When the plants are first installed in the rockwool, the roots will be minuscule inside the peat pellets, so we only run the pump once a day for 15 minutes in the morning, since we want the cube to dry out slightly over the day to stimulate root growth. As soon as you see the first roots coming out of the base of the rockwool cube, run the pump twice
a day, in the morning and early afternoon. When these first protruding roots have withered and died back and you see the reactive cluster that follows leaping out of the base, you know the system has worked. Keep the feed strength at 1.2 EC, the pH at 5.5 and feed this four times a day, 15 minutes each time. Have the last feed about two hours before lights out.
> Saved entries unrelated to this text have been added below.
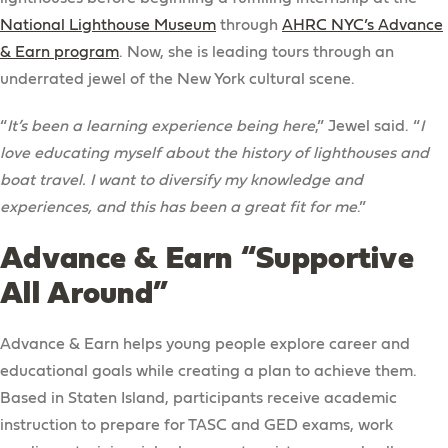
National Lighthouse Museum
through
AHRC NYC’s Advance
& Earn program
. Now, she is leading tours through an
underrated jewel of the New York cultural scene.
“
It’s been a learning experience being here
,” Jewel said. “
I
love educating myself about the history of lighthouses and
boat travel. I want to diversify my knowledge and
experiences, and this has been a great fit for me
.”
Advance & Earn “Supportive
All Around”
Advance & Earn helps young people explore career and
educational goals while creating a plan to achieve them.
Based in Staten Island, participants receive academic
instruction to prepare for TASC and GED exams, work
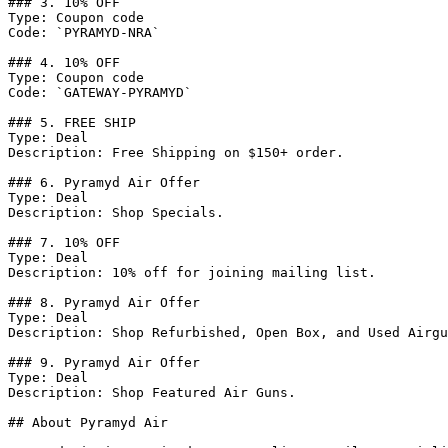
### 3. 10% OFF

Type: Coupon code

Code: `PYRAMYD-NRA`

### 4. 10% OFF

Type: Coupon code

Code: `GATEWAY-PYRAMYD`

### 5. FREE SHIP

Type: Deal

Description: Free Shipping on $150+ order.

### 6. Pyramyd Air Offer

Type: Deal

Description: Shop Specials.

### 7. 10% OFF

Type: Deal

Description: 10% off for joining mailing list.

### 8. Pyramyd Air Offer

Type: Deal

Description: Shop Refurbished, Open Box, and Used Airgu
### 9. Pyramyd Air Offer

Type: Deal

Description: Shop Featured Air Guns.

## About Pyramyd Air
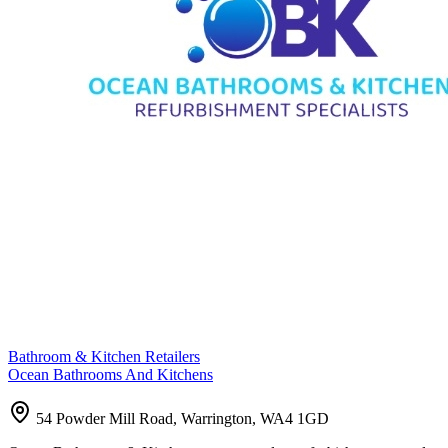
Bathroom & Kitchen Retailers
Ocean Bathrooms And Kitchens
54 Powder Mill Road, Warrington, WA4 1GD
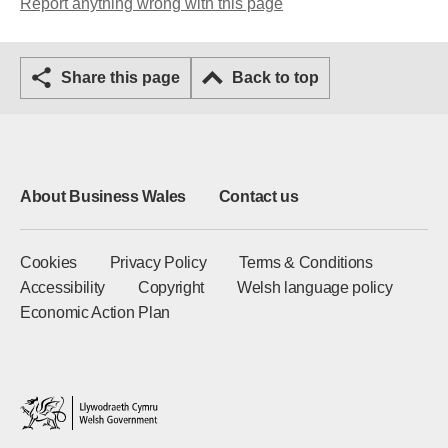
Report anything wrong with this page
Share this page
Back to top
About Business Wales
Contact us
Cookies
Privacy Policy
Terms & Conditions
Accessibility
Copyright
Welsh language policy
Economic Action Plan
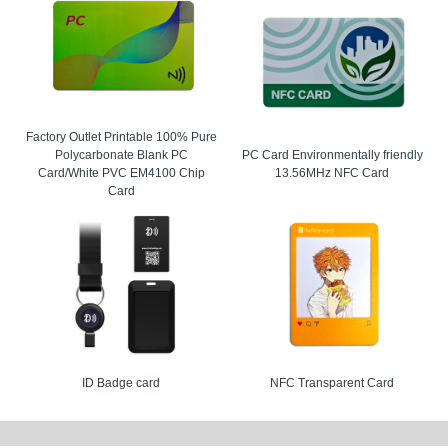
res
ards are built to help buyers improve security, simplify operations, and support la
ures make them a practical choice for organizations that want a reliable RFID card 
ireless reading performance.
rial number options for traceability.
Factory Outlet Printable 100% Pure
 surfaces for logos, barcodes, and variable data.
Polycarbonate Blank PC
PC Card Environmentally friendly
Card/White PVC EM4100 Chip
13.56MHz NFC Card
ip encoding for access, attendance, loyalty, or identification.
Card
ent, PVC, PET, and pre-printed styles available.
ons
 are used in many environments where speed, control, and convenience matter. Ev
se contactless access can reduce queues and improve the guest experience.
keting and festival admission.
d building access control.
ID Badge card
NFC Transparent Card
est room key cards.
ansportation and transit passes.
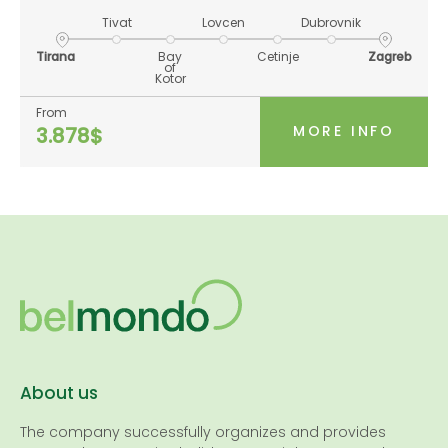
Tivat
Lovcen
Dubrovnik
Tirana
Bay
Cetinje
Zagreb
of
Kotor
From
MORE INFO
3.878$
About us
The company successfully organizes and provides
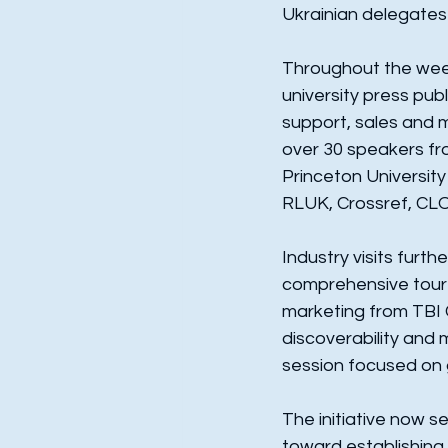
Ukrainian delegates 
Throughout the week
university press publ
support, sales and 
over 30 speakers fro
Princeton University
RLUK, Crossref, CL
Industry visits furt
comprehensive tour o
marketing from TBI 
discoverability and
session focused on g
The initiative now s
toward establishing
As the plants grow, you will see the most outrageous root system emerge. Allow the roots at the bottom of the cube to die repeatedly and hold your nerve -- keep them on the screen for about another week, until the cube is carpeted in fresh, vibrant roots. Increase the number of feedings per day gradually over the week, judging by how long it takes for the cubes to feel lighter. By the time the plants are ready to move on, you will need to feed them about eight times per day (in an 18-hour veg “day”), since there are too many roots to fit in the cube and the plants will be thirsty and dry out fast. This is why the extra water-retentive properties of the peat pellet work in our favor now, by holding a little extra moisture for longer right at the core.
Peek down the side of the plastic wrapper and you should see a mass of pure, healthy white roots. The plants are now ready to transplant into their final home. Enjoy your massive yield!